Let’s look at the news event’s we’ve got lining up this week…
(AUD) RBA Rate Statement
The Reserve Bank of Australia (RBA) is the central bank of Australia which is responsible for the stability of the Australian Dollar currency, full employment, and economic prosperity and welfare of the Australian people.
In this rate statement, the RBA is expected to keep rates on hold at 0.10%. Aussie traders are keen to find out if policymakers are considering tapering soon. RBA officials are likely to hold preliminary discussions on whether or not to extend the three-year yield target and taper purchases under its longer-term asset purchase program.
(AUD) GDP q/q
A Gross Domestic Product (GDP) report is a measure of the size and health of a country’s economy over a period of time. The figure sums up the country’s performance in terms of trade, consumer activity, government spending and investment during a particular period.
For the first quarter of 2021, the Australian economy is expected to have grown by 1.1%, slower compared to the earlier 3.1% expansion. Stronger than expected results could be a big boost for the AUD, as it could assure traders that the Australian economy is resilient enough to withstand further headwinds.
(CAD) Employment Data
The Employment Change report is a measure of the change in the number of employed people in Canada. Job creation is an important leading indicator of consumer spending, which accounts for a majority of overall economic activity. The number of unemployed people is an important signal of overall economic health because consumer spending is highly correlated with labour-market conditions.

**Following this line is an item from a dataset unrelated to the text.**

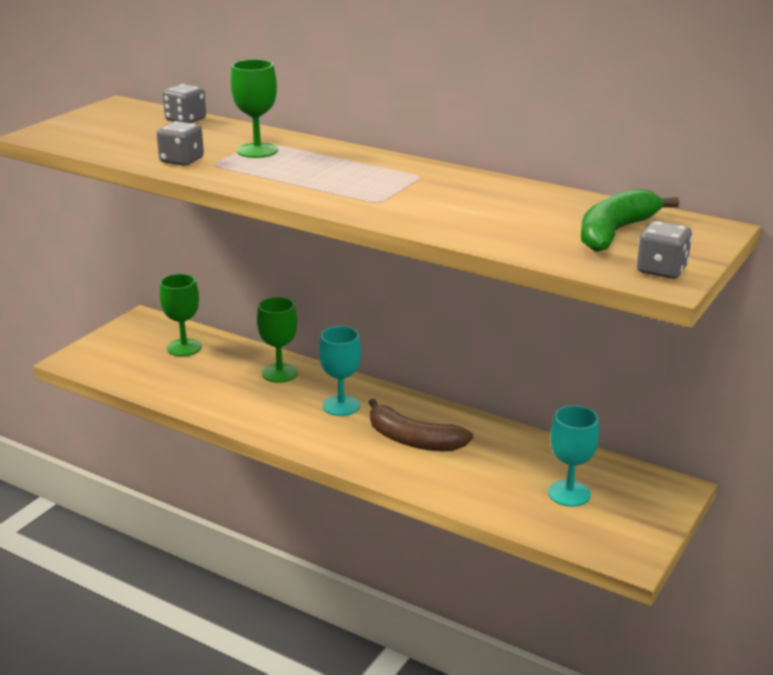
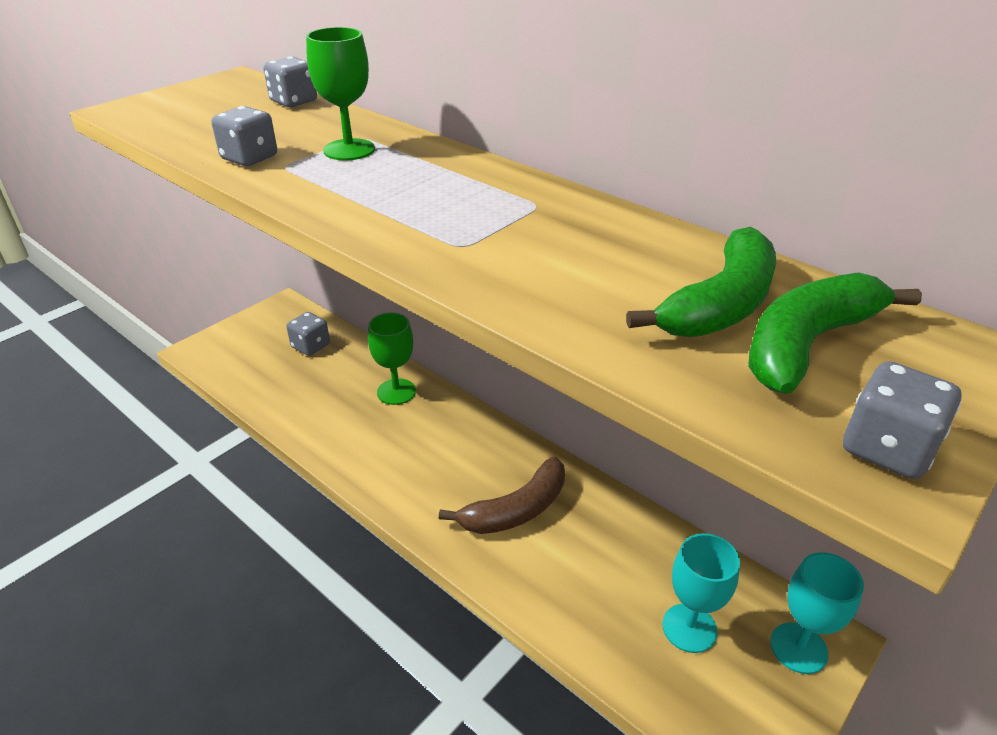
camera: 10 degrees right, 10 degrees up
(184, 347) = (311, 346): green goblet -> grey dice
(341, 405) = (448, 446): turquoise goblet -> turquoise goblet (798, 648)
(413, 440) = (516, 510): brown banana -> brown banana turned 75 degrees counterclockwise
(559, 218) = (720, 304): none -> green banana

This month we see yet again more job losses in Canada. Although the expected reduction of 20.3k would be significantly lower than last month’s 207.1k drop, this is still bad for the CAD. This might still bring the unemployment rate up from 8.1% to 8.2%. Underlying components such as full-time hiring and the labour force participation rate would likely impact the CAD’s reaction.
(USD) Non-Farm Employment Change
The Non-Farm Payroll (NFP) or also known as Non-Farm Employment Change data, released by the Bureau of Labor Statistics, is a key economic indicator for the US economy which represents the number of jobs added to US citizens, excluding farm, government, private household and non-profit organisation employees.
NFP data always causes a commotion in FX as it is an important indicator for the Federal Reserve Bank. When unemployment is high, policymakers tend to have an expansionary (stimulatory, with low-interest rates) monetary policy with the goal to increase economic output and increase employment.
This month analysts are expecting a massive comeback from the devastating results last month. We expect hiring to print at 670k versus the earlier 266k gain, which will likely bring the unemployment rate down from 6.1% to 5.9%. Average hourly earnings could slow from 0.7% to 0.2% to reflect weaker wage growth. Massive strength in the USD is expected on Friday if we do see these figures come out as expected or better than expected.